For those who sit on multiple boards you may want to consider personal directors and officers liability. This is available to company directors who wish to supplement their corporate directors and officers’ policy.
With rising claims costs across most insurance and increased risk in liability insurance, insurers are closely reviewing directors and officers liability insurance terms. Liability insurers are closely reviewing company costs and will be particularly interested in structures involving parent companies, local companies and funding support.
Generally, insurers are being more cautious about the capacity and terms they offer. Allianz, who are one of the world’s largest insurers, have made significant change and removed themselves from this market.
Allianz Global Corporate and Specialty will cease underwriting long-tail risks in Australia and New Zealand from September following a strategic review of the business. Allianz Global Corporate and Specialty says it will also close its operations in New Zealand with lines such as engineering, property, energy, entertainment and alternative risk transfer to be written out of Australia in future.
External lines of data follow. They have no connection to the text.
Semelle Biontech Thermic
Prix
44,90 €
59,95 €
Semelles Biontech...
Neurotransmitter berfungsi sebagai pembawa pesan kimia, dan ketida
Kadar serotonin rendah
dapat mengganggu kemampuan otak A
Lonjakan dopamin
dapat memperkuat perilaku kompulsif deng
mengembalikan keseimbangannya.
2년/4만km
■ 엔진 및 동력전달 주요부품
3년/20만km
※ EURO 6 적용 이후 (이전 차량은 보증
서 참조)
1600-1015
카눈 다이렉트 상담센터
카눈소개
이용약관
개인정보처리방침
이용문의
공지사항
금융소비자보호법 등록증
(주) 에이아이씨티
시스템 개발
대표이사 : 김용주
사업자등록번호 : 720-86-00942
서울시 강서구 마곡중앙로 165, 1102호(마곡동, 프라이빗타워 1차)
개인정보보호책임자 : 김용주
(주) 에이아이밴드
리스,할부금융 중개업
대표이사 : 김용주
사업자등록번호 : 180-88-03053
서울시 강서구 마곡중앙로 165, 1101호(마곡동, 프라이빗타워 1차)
Board member and chief regions and markets officer Sinead Browne says it is no longer sustainable to continue offering long-tail risk coverage, with corporates exposed to an ‘alarming increase’ in class action lawsuits and litigation funders. The rise in legal funders and the ultra-challenging legal environment which drives extraordinary claims levels in our sectors have made it untenable for Allianz Global Corporate and Specialty to continue offering long-tail business in the Pacific.
Manage and reduce risk
The good news is you can manage and reduce your risks. Having good governance in place is a good start. However, you cannot avoid all risk and for that reason a directors and officers liability policy is recommended.
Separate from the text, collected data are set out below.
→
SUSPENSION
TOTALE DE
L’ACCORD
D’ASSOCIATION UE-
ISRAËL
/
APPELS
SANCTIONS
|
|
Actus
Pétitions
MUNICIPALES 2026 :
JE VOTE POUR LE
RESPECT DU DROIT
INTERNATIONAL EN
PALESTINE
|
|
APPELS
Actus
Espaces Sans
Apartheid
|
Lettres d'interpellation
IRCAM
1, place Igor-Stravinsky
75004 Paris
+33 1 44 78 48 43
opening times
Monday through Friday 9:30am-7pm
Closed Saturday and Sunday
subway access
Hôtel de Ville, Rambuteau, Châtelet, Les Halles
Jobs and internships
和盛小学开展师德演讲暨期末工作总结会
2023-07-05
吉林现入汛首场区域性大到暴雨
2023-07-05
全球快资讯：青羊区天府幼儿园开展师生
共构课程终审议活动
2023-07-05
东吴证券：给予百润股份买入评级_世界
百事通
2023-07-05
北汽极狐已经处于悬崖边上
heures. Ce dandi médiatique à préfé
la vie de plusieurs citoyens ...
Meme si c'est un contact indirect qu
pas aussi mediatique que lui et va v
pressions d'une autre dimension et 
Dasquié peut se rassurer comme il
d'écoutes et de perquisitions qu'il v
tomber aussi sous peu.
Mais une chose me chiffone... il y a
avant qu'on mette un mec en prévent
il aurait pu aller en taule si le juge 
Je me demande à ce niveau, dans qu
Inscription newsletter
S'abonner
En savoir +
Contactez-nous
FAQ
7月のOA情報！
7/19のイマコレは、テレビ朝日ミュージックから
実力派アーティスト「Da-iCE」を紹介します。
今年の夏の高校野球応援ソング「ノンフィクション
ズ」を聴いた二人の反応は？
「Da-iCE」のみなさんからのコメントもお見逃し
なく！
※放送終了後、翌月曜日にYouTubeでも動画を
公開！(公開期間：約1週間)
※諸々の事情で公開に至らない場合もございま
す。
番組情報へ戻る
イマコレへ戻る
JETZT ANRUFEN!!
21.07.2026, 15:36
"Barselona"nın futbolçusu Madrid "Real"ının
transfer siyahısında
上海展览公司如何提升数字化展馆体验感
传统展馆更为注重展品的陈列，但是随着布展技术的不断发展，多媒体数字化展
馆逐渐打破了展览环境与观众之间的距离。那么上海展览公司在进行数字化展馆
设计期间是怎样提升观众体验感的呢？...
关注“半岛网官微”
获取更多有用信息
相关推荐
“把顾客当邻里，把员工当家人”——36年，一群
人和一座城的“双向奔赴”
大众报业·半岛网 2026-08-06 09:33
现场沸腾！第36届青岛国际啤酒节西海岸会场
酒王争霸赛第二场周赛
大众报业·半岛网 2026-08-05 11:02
Make sure you get good advice on adequate limits, place the cover with well rated, trusted insurers and allow plenty of time for negotiation and placement of your policy. Make sure you read and understand the cover, in particular any endorsements that might limit the cover offered. With good governance in place and appropriate directors and officers liability insurance you can minimise some of the challenges that directors and officers currently face.
Jo McIntosh is an Executive Director of Aon and specialises in insurance for forestry and horticulture.